## Information provided:
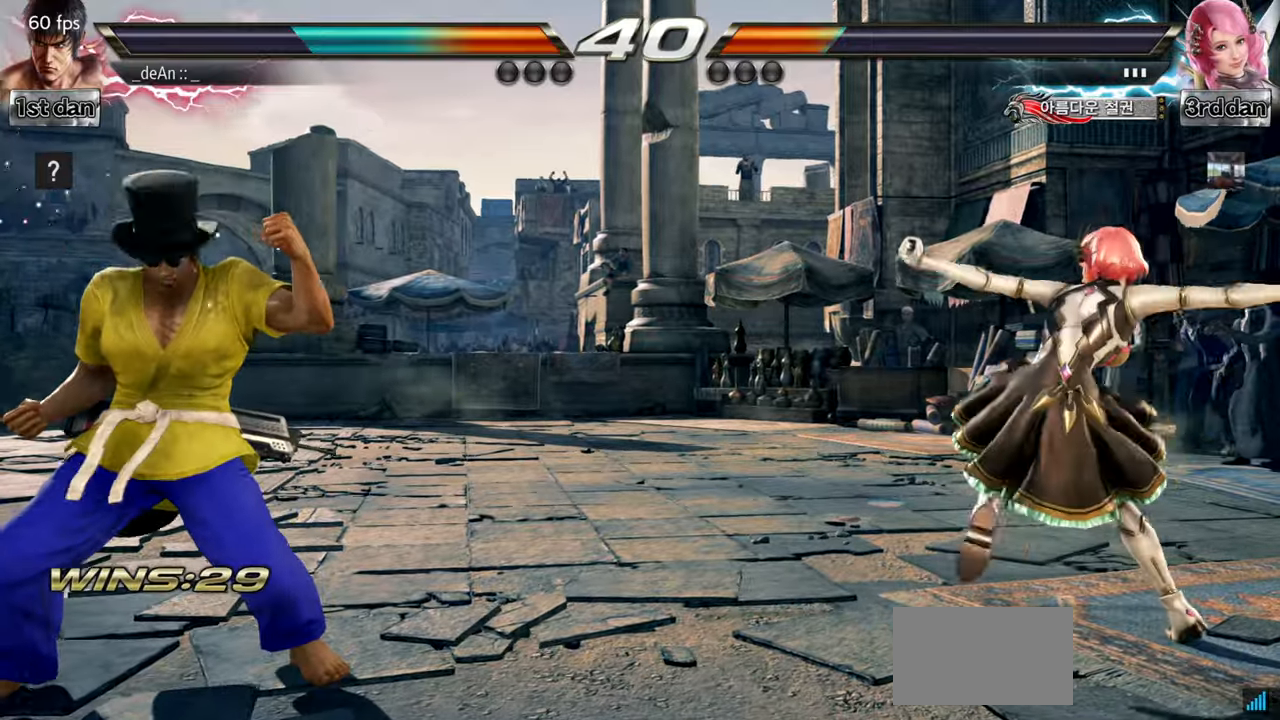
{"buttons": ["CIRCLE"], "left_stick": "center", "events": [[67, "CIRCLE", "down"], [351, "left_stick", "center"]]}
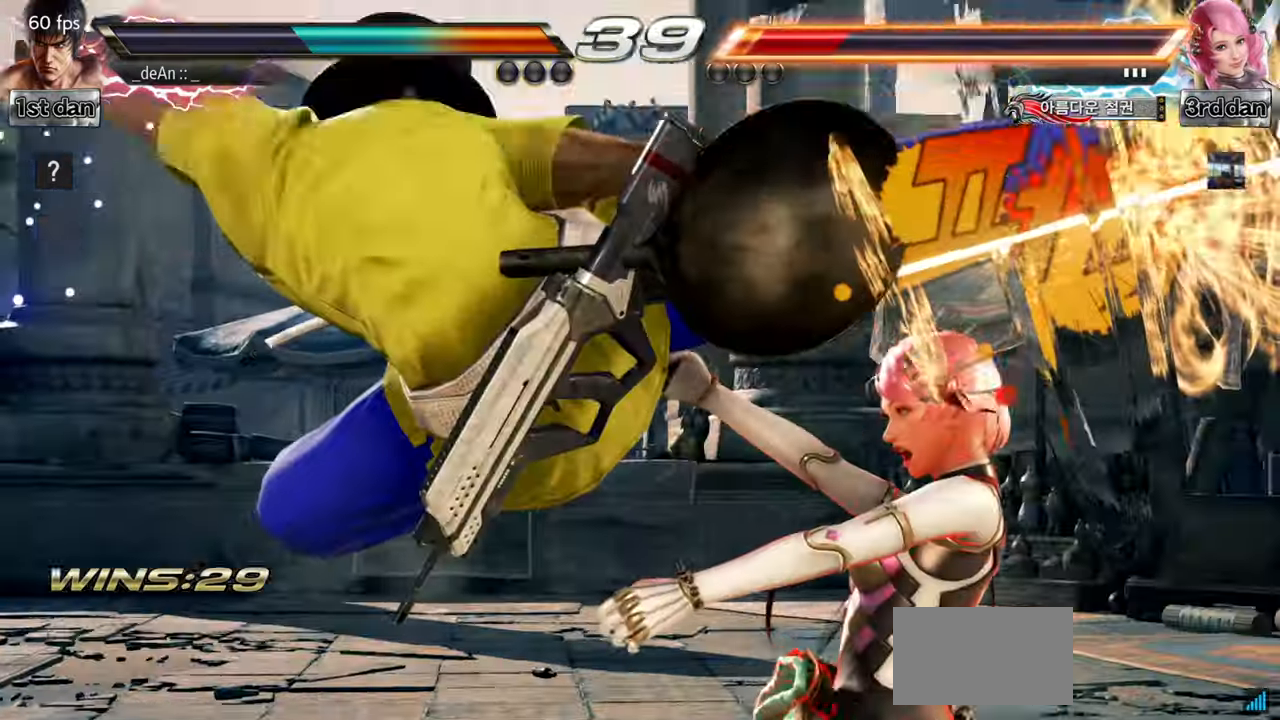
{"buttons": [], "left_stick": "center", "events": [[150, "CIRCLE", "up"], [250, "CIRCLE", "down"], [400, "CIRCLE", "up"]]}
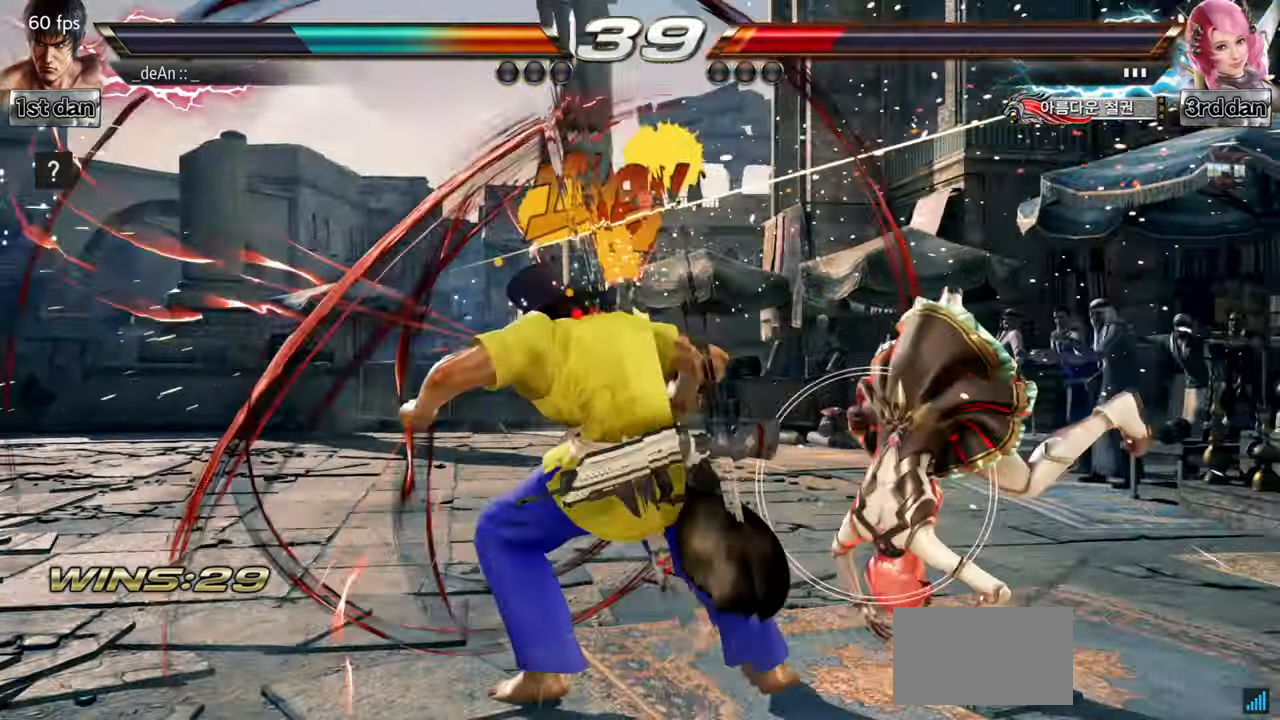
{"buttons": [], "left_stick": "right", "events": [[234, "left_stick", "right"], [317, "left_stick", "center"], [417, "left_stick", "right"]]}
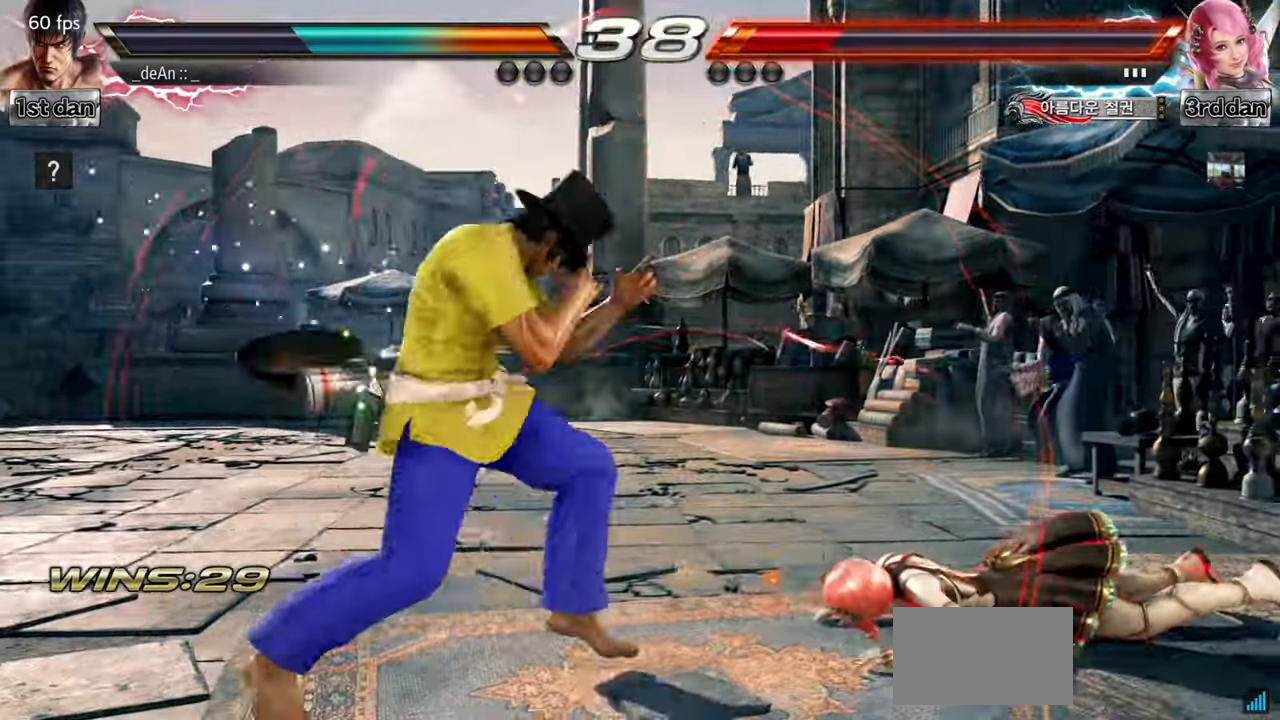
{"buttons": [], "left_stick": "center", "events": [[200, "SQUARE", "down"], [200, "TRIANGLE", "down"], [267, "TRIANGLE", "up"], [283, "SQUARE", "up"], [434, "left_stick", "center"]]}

## Work to complete:
Within the listing above, the lines holding "CIRCLE" should be counted. Give only the number.

## Task result:
2